- EXERCISE DIRECTIONS: What is needed here is an exact reprint of every record below.

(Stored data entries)
● ● ● ●
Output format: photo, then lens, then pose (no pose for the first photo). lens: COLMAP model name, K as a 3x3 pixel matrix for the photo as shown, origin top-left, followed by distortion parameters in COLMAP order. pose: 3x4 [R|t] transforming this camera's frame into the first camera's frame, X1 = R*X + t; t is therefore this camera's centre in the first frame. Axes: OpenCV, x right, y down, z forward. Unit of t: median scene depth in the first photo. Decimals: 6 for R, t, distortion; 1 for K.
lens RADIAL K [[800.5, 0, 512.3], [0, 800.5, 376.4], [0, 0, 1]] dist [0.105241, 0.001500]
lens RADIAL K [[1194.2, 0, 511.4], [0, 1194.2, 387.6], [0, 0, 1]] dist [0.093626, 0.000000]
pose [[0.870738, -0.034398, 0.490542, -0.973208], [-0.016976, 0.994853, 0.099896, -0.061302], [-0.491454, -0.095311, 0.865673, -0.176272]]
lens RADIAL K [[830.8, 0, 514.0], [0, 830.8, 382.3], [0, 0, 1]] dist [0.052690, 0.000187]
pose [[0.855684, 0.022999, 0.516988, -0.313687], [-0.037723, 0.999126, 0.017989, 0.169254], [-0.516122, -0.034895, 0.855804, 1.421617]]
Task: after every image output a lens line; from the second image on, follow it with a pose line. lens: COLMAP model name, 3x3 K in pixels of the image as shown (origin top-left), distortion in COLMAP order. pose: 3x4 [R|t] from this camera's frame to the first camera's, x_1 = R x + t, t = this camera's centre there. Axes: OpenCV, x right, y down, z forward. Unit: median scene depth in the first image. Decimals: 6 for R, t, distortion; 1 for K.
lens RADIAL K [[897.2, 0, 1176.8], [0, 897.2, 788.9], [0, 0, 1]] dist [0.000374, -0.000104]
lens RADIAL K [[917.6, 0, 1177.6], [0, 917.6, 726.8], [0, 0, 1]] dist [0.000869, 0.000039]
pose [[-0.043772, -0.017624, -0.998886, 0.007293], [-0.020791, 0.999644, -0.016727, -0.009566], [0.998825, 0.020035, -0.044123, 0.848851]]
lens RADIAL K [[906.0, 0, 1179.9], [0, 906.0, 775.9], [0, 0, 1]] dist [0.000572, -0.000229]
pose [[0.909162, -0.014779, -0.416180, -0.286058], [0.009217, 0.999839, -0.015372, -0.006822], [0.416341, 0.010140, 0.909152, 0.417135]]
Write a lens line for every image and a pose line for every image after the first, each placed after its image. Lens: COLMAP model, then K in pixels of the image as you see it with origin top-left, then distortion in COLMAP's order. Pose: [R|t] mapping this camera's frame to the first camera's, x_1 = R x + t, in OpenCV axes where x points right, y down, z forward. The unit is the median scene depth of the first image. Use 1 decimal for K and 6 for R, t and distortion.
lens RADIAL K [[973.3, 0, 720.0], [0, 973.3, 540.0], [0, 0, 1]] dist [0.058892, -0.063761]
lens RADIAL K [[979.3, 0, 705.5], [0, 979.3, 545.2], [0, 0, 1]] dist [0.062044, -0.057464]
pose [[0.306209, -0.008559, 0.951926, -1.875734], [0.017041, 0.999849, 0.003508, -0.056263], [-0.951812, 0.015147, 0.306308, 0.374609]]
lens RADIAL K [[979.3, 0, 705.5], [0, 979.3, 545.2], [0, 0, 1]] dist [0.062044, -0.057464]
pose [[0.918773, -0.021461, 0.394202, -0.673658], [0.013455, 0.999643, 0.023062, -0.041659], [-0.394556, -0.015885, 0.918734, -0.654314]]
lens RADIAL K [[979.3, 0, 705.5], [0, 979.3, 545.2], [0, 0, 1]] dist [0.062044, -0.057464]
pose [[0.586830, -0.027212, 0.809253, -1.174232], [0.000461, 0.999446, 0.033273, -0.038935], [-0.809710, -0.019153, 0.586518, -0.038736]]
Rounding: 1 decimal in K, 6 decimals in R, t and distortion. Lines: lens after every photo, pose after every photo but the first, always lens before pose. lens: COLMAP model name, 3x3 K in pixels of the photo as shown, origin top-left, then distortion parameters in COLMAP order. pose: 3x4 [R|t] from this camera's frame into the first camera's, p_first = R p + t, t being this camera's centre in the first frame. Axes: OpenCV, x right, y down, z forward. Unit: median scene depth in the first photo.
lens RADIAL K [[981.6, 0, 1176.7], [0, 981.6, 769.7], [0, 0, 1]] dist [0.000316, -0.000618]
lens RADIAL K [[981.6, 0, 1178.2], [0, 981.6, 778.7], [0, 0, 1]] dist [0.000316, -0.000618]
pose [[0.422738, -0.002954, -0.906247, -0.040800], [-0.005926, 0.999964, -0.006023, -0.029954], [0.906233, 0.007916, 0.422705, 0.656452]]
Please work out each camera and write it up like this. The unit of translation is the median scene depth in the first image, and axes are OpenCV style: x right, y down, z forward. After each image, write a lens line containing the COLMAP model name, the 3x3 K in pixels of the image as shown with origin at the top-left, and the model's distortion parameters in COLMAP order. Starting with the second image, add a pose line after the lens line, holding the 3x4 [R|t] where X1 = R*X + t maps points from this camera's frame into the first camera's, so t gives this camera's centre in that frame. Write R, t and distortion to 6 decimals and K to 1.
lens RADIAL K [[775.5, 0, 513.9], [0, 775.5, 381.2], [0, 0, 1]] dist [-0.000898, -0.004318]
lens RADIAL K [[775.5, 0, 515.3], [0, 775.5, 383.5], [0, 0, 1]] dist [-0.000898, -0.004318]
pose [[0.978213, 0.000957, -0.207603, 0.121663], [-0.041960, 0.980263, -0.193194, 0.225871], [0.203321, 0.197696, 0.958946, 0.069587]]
● ● ● ●
- SOLUTION FOR THIS EXERCISE:
Output format: photo, then lens, then pose (no pose for the first photo). lens: COLMAP model name, K as a 3x3 pixel matrix for the photo as shown, origin top-left, followed by distortion parameters in COLMAP order. pose: 3x4 [R|t] transforming this camera's frame into the first camera's frame, X1 = R*X + t; t is therefore this camera's centre in the first frame. Axes: OpenCV, x right, y down, z forward. Unit of t: median scene depth in the first photo. Decimals: 6 for R, t, distortion; 1 for K.
lens RADIAL K [[800.5, 0, 512.3], [0, 800.5, 376.4], [0, 0, 1]] dist [0.105241, 0.001500]
lens RADIAL K [[1194.2, 0, 511.4], [0, 1194.2, 387.6], [0, 0, 1]] dist [0.093626, 0.000000]
pose [[0.870738, -0.034398, 0.490542, -0.973208], [-0.016976, 0.994853, 0.099896, -0.061302], [-0.491454, -0.095311, 0.865673, -0.176272]]
lens RADIAL K [[830.8, 0, 514.0], [0, 830.8, 382.3], [0, 0, 1]] dist [0.052690, 0.000187]
pose [[0.855684, 0.022999, 0.516988, -0.313687], [-0.037723, 0.999126, 0.017989, 0.169254], [-0.516122, -0.034895, 0.855804, 1.421617]]
Task: after every image output a lens line; from the second image on, follow it with a pose line. lens: COLMAP model name, 3x3 K in pixels of the image as shown (origin top-left), distortion in COLMAP order. pose: 3x4 [R|t] from this camera's frame to the first camera's, x_1 = R x + t, t = this camera's centre there. Axes: OpenCV, x right, y down, z forward. Unit: median scene depth in the first image. Decimals: 6 for R, t, distortion; 1 for K.
lens RADIAL K [[897.2, 0, 1176.8], [0, 897.2, 788.9], [0, 0, 1]] dist [0.000374, -0.000104]
lens RADIAL K [[917.6, 0, 1177.6], [0, 917.6, 726.8], [0, 0, 1]] dist [0.000869, 0.000039]
pose [[-0.043772, -0.017624, -0.998886, 0.007293], [-0.020791, 0.999644, -0.016727, -0.009566], [0.998825, 0.020035, -0.044123, 0.848851]]
lens RADIAL K [[906.0, 0, 1179.9], [0, 906.0, 775.9], [0, 0, 1]] dist [0.000572, -0.000229]
pose [[0.909162, -0.014779, -0.416180, -0.286058], [0.009217, 0.999839, -0.015372, -0.006822], [0.416341, 0.010140, 0.909152, 0.417135]]
Write a lens line for every image and a pose line for every image after the first, each placed after its image. Lens: COLMAP model, then K in pixels of the image as you see it with origin top-left, then distortion in COLMAP's order. Pose: [R|t] mapping this camera's frame to the first camera's, x_1 = R x + t, in OpenCV axes where x points right, y down, z forward. The unit is the median scene depth of the first image. Use 1 decimal for K and 6 for R, t and distortion.
lens RADIAL K [[973.3, 0, 720.0], [0, 973.3, 540.0], [0, 0, 1]] dist [0.058892, -0.063761]
lens RADIAL K [[979.3, 0, 705.5], [0, 979.3, 545.2], [0, 0, 1]] dist [0.062044, -0.057464]
pose [[0.306209, -0.008559, 0.951926, -1.875734], [0.017041, 0.999849, 0.003508, -0.056263], [-0.951812, 0.015147, 0.306308, 0.374609]]
lens RADIAL K [[979.3, 0, 705.5], [0, 979.3, 545.2], [0, 0, 1]] dist [0.062044, -0.057464]
pose [[0.918773, -0.021461, 0.394202, -0.673658], [0.013455, 0.999643, 0.023062, -0.041659], [-0.394556, -0.015885, 0.918734, -0.654314]]
lens RADIAL K [[979.3, 0, 705.5], [0, 979.3, 545.2], [0, 0, 1]] dist [0.062044, -0.057464]
pose [[0.586830, -0.027212, 0.809253, -1.174232], [0.000461, 0.999446, 0.033273, -0.038935], [-0.809710, -0.019153, 0.586518, -0.038736]]
Rounding: 1 decimal in K, 6 decimals in R, t and distortion. Lines: lens after every photo, pose after every photo but the first, always lens before pose. lens: COLMAP model name, 3x3 K in pixels of the photo as shown, origin top-left, then distortion parameters in COLMAP order. pose: 3x4 [R|t] from this camera's frame into the first camera's, p_first = R p + t, t being this camera's centre in the first frame. Axes: OpenCV, x right, y down, z forward. Unit: median scene depth in the first photo.
lens RADIAL K [[981.6, 0, 1176.7], [0, 981.6, 769.7], [0, 0, 1]] dist [0.000316, -0.000618]
lens RADIAL K [[981.6, 0, 1178.2], [0, 981.6, 778.7], [0, 0, 1]] dist [0.000316, -0.000618]
pose [[0.422738, -0.002954, -0.906247, -0.040800], [-0.005926, 0.999964, -0.006023, -0.029954], [0.906233, 0.007916, 0.422705, 0.656452]]
Please work out each camera and write it up like this. The unit of translation is the median scene depth in the first image, and axes are OpenCV style: x right, y down, z forward. After each image, write a lens line containing the COLMAP model name, the 3x3 K in pixels of the image as shown with origin at the top-left, and the model's distortion parameters in COLMAP order. Starting with the second image, add a pose line after the lens line, holding the 3x4 [R|t] where X1 = R*X + t maps points from this camera's frame into the first camera's, so t gives this camera's centre in that frame. Write R, t and distortion to 6 decimals and K to 1.
lens RADIAL K [[775.5, 0, 513.9], [0, 775.5, 381.2], [0, 0, 1]] dist [-0.000898, -0.004318]
lens RADIAL K [[775.5, 0, 515.3], [0, 775.5, 383.5], [0, 0, 1]] dist [-0.000898, -0.004318]
pose [[0.978213, 0.000957, -0.207603, 0.121663], [-0.041960, 0.980263, -0.193194, 0.225871], [0.203321, 0.197696, 0.958946, 0.069587]]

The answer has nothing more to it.